Ship War (noun) A disagreement between “shippers” (individuals who believe in a certain pairing) who each believe their ship is superior. These can get UGLY.
Silly fic (noun) A light, silly fanfiction. A Silly!fic very similar to Fluff but requires less adherence to canon, with characters often being OOC in order to add to the silliness.
Slash (noun) Pairing of two same-sex characters who are heterosexual in the canon story. Slash typically refers to male/male pairings, while the term Fem!slash is used to describe female/female parings.
Smut (adjective) Sexual situations in a fanfiction. These can vary in nature from light kissing to graphically described sex scenes. Smut can be considered very similar to erotica, but is written by amateurs & can therefore be varied in quality & content.

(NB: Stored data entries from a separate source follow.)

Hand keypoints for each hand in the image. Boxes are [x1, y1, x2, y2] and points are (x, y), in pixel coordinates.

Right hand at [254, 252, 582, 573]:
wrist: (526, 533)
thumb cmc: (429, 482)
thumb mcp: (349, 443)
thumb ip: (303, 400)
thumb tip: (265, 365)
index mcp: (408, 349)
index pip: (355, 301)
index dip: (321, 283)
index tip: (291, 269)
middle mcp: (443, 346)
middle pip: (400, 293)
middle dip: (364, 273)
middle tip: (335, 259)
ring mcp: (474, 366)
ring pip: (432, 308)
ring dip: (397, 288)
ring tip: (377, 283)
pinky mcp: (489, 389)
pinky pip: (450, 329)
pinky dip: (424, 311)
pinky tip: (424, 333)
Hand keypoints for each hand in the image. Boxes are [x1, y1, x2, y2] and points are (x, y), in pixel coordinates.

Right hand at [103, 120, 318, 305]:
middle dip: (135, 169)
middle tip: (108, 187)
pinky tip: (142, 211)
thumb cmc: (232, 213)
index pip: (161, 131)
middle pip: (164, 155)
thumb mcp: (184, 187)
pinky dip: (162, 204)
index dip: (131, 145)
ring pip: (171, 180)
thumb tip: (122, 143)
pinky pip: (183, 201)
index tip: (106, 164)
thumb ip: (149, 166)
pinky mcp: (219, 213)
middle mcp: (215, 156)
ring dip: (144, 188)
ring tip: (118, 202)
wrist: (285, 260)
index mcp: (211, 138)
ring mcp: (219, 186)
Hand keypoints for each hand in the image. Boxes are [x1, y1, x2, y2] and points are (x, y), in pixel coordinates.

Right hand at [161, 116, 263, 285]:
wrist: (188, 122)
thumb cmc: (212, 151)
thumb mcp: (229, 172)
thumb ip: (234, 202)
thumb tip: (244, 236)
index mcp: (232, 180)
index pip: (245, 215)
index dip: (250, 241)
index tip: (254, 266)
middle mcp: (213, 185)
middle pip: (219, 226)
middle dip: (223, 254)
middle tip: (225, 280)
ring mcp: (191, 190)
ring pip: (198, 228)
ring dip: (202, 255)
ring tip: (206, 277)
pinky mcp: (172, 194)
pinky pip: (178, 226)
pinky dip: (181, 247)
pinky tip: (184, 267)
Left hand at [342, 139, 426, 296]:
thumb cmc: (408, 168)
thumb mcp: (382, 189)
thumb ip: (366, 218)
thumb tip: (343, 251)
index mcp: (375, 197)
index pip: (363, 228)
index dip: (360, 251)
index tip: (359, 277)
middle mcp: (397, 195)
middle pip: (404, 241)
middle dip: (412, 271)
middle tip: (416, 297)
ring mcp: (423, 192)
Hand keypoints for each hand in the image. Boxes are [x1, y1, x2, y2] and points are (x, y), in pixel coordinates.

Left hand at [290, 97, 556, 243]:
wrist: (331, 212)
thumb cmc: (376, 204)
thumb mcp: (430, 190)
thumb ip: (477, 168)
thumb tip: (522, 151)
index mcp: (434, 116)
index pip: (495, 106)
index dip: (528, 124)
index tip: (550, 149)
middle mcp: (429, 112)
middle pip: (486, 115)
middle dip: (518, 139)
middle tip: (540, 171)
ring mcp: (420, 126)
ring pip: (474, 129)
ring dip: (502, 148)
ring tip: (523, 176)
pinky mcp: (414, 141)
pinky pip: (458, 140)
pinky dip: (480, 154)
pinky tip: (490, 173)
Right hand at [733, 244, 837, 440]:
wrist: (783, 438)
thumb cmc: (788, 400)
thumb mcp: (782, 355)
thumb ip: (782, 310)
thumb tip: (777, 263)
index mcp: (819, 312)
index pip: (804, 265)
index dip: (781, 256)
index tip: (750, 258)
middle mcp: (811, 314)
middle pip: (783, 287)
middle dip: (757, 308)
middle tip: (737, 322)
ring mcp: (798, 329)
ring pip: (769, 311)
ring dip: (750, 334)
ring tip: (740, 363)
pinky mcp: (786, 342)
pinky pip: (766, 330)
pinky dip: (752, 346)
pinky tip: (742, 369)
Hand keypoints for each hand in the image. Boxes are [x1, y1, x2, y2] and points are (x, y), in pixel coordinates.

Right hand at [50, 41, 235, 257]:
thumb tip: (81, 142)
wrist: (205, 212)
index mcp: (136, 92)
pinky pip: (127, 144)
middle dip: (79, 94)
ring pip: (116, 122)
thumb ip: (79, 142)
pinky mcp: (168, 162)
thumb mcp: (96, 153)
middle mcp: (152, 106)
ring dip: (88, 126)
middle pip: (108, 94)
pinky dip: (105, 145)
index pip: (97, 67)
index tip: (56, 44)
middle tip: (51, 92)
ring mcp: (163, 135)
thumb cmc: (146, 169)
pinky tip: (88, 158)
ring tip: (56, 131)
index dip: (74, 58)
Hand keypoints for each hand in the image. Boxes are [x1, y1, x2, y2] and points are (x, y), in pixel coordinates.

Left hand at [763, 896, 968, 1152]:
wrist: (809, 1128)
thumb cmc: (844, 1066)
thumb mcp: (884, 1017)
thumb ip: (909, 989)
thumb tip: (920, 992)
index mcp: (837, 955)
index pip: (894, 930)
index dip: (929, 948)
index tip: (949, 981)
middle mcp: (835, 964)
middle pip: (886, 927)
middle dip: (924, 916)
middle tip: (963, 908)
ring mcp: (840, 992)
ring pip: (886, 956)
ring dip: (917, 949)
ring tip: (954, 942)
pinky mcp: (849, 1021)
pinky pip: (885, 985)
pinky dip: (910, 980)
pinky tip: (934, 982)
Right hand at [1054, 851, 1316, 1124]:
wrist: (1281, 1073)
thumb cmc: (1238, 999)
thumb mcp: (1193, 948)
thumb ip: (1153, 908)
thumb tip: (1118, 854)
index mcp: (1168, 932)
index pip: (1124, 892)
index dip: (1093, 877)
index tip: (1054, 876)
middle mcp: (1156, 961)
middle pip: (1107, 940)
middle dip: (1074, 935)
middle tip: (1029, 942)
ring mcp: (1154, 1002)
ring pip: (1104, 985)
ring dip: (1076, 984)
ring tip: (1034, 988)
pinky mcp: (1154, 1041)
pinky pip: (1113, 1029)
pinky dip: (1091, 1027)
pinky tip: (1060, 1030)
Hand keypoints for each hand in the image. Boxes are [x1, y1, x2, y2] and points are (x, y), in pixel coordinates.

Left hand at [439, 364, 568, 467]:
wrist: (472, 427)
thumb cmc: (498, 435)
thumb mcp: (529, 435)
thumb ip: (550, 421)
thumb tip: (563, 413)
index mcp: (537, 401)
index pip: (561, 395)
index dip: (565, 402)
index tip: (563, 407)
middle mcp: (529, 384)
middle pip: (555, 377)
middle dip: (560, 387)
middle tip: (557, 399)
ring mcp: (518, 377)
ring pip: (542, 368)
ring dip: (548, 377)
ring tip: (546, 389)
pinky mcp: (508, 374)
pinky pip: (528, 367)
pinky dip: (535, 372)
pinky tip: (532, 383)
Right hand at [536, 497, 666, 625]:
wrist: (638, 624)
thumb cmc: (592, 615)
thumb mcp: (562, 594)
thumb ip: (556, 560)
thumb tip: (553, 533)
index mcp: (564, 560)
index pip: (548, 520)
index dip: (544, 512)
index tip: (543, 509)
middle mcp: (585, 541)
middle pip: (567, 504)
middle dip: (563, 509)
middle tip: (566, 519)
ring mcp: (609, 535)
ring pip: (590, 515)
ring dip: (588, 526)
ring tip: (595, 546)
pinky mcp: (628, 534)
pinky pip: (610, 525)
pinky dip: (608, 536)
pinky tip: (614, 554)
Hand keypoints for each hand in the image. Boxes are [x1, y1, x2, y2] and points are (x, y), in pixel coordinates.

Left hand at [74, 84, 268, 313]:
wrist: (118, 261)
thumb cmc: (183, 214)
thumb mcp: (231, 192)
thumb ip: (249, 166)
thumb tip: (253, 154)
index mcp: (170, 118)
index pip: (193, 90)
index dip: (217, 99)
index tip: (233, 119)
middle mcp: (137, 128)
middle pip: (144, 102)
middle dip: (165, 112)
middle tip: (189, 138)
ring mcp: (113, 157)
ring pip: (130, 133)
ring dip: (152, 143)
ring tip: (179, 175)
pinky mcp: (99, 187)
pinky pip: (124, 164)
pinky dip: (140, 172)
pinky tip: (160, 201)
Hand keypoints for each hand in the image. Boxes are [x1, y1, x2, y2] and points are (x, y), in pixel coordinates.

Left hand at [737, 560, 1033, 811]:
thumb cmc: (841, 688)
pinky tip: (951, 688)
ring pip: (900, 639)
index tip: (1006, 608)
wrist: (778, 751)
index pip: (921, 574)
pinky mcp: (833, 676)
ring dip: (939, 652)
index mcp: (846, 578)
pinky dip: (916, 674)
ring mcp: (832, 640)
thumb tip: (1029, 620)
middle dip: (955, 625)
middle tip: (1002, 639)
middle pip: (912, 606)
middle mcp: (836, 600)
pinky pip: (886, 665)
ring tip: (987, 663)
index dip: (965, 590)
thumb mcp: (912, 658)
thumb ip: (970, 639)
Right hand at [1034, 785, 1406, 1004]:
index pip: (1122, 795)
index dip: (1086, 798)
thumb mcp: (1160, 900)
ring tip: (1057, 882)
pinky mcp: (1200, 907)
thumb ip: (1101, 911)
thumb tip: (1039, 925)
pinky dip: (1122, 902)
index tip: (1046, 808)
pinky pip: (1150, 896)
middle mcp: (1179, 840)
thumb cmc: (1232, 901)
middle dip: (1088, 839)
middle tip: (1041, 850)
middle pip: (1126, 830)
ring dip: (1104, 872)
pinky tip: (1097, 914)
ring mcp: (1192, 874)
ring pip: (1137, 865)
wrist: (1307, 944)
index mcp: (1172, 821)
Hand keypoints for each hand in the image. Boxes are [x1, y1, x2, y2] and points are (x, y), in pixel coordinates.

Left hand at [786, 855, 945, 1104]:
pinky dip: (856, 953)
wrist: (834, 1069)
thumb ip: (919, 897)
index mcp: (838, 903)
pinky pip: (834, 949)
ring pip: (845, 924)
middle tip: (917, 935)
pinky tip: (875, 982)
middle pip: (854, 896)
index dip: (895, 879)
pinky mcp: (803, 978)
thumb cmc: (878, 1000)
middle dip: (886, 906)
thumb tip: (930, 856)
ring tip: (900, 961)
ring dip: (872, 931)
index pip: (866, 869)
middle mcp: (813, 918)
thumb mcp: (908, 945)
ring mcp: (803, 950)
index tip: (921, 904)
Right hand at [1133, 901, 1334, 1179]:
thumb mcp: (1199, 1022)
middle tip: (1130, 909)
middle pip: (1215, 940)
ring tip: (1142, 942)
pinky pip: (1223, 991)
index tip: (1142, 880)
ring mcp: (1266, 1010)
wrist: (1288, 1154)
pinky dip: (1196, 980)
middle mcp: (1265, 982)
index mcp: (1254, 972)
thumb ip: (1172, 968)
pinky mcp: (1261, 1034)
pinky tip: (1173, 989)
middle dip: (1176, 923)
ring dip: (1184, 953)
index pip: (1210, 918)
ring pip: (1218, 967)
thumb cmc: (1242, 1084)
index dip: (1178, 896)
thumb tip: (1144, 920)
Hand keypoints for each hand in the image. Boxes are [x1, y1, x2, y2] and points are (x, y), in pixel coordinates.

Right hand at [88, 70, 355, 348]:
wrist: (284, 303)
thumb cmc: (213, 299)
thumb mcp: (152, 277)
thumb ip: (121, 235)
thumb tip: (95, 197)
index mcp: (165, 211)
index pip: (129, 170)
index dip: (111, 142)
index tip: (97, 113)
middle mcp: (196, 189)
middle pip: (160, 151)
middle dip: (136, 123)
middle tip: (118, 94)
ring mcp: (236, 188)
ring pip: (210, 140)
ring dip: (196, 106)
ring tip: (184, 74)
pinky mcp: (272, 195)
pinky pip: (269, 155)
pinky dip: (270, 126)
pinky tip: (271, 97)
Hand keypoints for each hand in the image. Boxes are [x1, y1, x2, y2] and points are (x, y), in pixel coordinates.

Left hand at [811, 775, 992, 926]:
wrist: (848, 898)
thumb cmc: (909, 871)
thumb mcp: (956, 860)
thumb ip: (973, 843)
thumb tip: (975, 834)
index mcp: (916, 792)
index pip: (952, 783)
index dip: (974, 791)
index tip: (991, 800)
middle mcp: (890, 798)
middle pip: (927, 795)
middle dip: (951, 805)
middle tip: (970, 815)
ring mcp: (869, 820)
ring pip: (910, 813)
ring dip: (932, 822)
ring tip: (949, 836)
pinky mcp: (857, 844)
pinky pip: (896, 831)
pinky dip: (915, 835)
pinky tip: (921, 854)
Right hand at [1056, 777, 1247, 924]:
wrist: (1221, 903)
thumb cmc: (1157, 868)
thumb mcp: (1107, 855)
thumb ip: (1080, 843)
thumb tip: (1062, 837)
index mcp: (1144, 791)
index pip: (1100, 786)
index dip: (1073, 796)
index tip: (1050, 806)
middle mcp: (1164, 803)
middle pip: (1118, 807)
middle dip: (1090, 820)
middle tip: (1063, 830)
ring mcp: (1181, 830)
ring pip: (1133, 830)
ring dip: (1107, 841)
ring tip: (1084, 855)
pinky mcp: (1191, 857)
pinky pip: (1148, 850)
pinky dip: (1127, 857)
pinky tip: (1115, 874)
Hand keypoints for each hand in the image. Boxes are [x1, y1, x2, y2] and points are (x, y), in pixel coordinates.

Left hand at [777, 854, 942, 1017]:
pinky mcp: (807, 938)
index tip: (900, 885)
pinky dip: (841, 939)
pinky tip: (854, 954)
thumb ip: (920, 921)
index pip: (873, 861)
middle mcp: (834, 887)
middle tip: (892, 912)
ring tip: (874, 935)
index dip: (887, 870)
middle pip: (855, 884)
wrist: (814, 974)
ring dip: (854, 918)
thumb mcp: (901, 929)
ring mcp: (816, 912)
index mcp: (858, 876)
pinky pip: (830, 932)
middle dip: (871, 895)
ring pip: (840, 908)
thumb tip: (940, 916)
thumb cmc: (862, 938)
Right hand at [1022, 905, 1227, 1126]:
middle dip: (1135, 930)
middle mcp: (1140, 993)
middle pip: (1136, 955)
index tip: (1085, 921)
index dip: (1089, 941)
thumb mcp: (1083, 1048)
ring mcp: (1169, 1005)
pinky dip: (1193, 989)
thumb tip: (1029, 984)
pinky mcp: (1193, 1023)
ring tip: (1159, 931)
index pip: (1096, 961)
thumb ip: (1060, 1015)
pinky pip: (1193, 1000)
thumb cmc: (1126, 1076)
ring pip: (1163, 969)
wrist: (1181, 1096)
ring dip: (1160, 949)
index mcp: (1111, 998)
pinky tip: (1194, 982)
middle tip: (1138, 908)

Song fic (noun) – A fanfiction that is based on or includes a song.
Spoiler (noun) A piece of information that gives away what will happen in a book/movie/TV show/etc.
Squee (verb) The sound a fangirl makes when she gets overexcited. This is the fangirl call, similar to an owl’s hoot or a Woo Girl’s Whoot. The noise most similarly resembles a kettle boiling.
Squick (noun & verb) Anything that disturbs or upsets you, usually in the way that you are grossed out.
WIP (adjective) “Work in Progress” An incomplete fanfiction.